Saeedi Sajad, Paull Liam, Trentini Michael, Li Howard
Department of Electrical and Computer Engineering, University of New Brunswick, Fredericton, NB E3B 9P8, Canada.
IEEE Trans Neural Netw. 2011 Dec;22(12):2376-87. doi: 10.1109/TNN.2011.2176541. Epub 2011 Dec 5.

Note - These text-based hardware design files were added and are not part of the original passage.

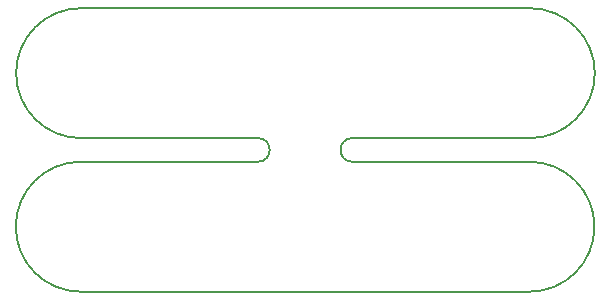
<source format=gm1>
G04 #@! TF.GenerationSoftware,KiCad,Pcbnew,(5.1.10)-1*
G04 #@! TF.CreationDate,2021-08-18T17:13:36+08:00*
G04 #@! TF.ProjectId,dboard,64626f61-7264-42e6-9b69-6361645f7063,rev?*
G04 #@! TF.SameCoordinates,Original*
G04 #@! TF.FileFunction,Profile,NP*
%FSLAX46Y46*%
G04 Gerber Fmt 4.6, Leading zero omitted, Abs format (unit mm)*
G04 Created by KiCad (PCBNEW (5.1.10)-1) date 2021-08-18 17:13:36*
%MOMM*%
%LPD*%
G01*
G04 APERTURE LIST*
G04 #@! TA.AperFunction,Profile*
%ADD10C,0.200000*%
G04 #@! TD*
G04 APERTURE END LIST*
D10*
X-6000000Y2000000D02*
X-20968750Y2000000D01*
X2000000Y2000000D02*
X17031250Y2000000D01*
X2000000Y0D02*
X17000000Y0D01*
X2000000Y0D02*
G75*
G02*
X2000000Y2000000I0J1000000D01*
G01*
X-6000000Y2000000D02*
G75*
G02*
X-6000000Y0I0J-1000000D01*
G01*
X17031250Y13000000D02*
G75*
G02*
X17031250Y2000000I0J-5500000D01*
G01*
X17031250Y13000000D02*
X-20968750Y13000000D01*
X-20968750Y2000000D02*
G75*
G02*
X-20968750Y13000000I0J5500000D01*
G01*
X17000000Y0D02*
G75*
G02*
X17000000Y-11000000I0J-5500000D01*
G01*
X-21000000Y-11000000D02*
X17000000Y-11000000D01*
X-21000000Y-11000000D02*
G75*
G02*
X-21000000Y0I0J5500000D01*
G01*
X-6000000Y0D02*
X-21000000Y0D01*
M02*

</source>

In this paper, a decentralized platform for simultaneous localization and mapping (SLAM) with multiple robots is developed. Each robot performs single robot view-based SLAM using an extended Kalman filter to fuse data from two encoders and a laser ranger. To extend this approach to multiple robot SLAM, a novel occupancy grid map fusion algorithm is proposed. Map fusion is achieved through a multistep process that includes image preprocessing, map learning (clustering) using neural networks, relative orientation extraction using norm histogram cross correlation and a Radon transform, relative translation extraction using matching norm vectors, and then verification of the results. The proposed map learning method is a process based on the self-organizing map. In the learning phase, the obstacles of the map are learned by clustering the occupied cells of the map into clusters. The learning is an unsupervised process which can be done on the fly without any need to have output training patterns. The clusters represent the spatial form of the map and make further analyses of the map easier and faster. Also, clusters can be interpreted as features extracted from the occupancy grid map so the map fusion problem becomes a task of matching features. Results of the experiments from tests performed on a real environment with multiple robots prove the effectiveness of the proposed solution.
本文开发了一种用于多机器人同时定位与地图构建(SLAM)的分布式平台。每个机器人使用扩展卡尔曼滤波器执行基于单机器人视图的SLAM,以融合来自两个编码器和一个激光测距仪的数据。为了将这种方法扩展到多机器人SLAM,提出了一种新颖的占用网格地图融合算法。地图融合通过一个多步骤过程实现,该过程包括图像预处理、使用神经网络的地图学习(聚类)、使用范数直方图互相关和拉东变换的相对方向提取、使用匹配范数向量的相对平移提取,然后对结果进行验证。所提出的地图学习方法是一个基于自组织映射的过程。在学习阶段,通过将地图的占用单元格聚类成簇来学习地图的障碍物。该学习是一个无监督过程,可以即时完成,无需任何输出训练模式。这些簇代表了地图的空间形式,使对地图的进一步分析更容易、更快。此外,簇可以被解释为从占用网格地图中提取的特征,因此地图融合问题就变成了一个特征匹配任务。在真实环境中对多个机器人进行测试的实验结果证明了所提出解决方案的有效性。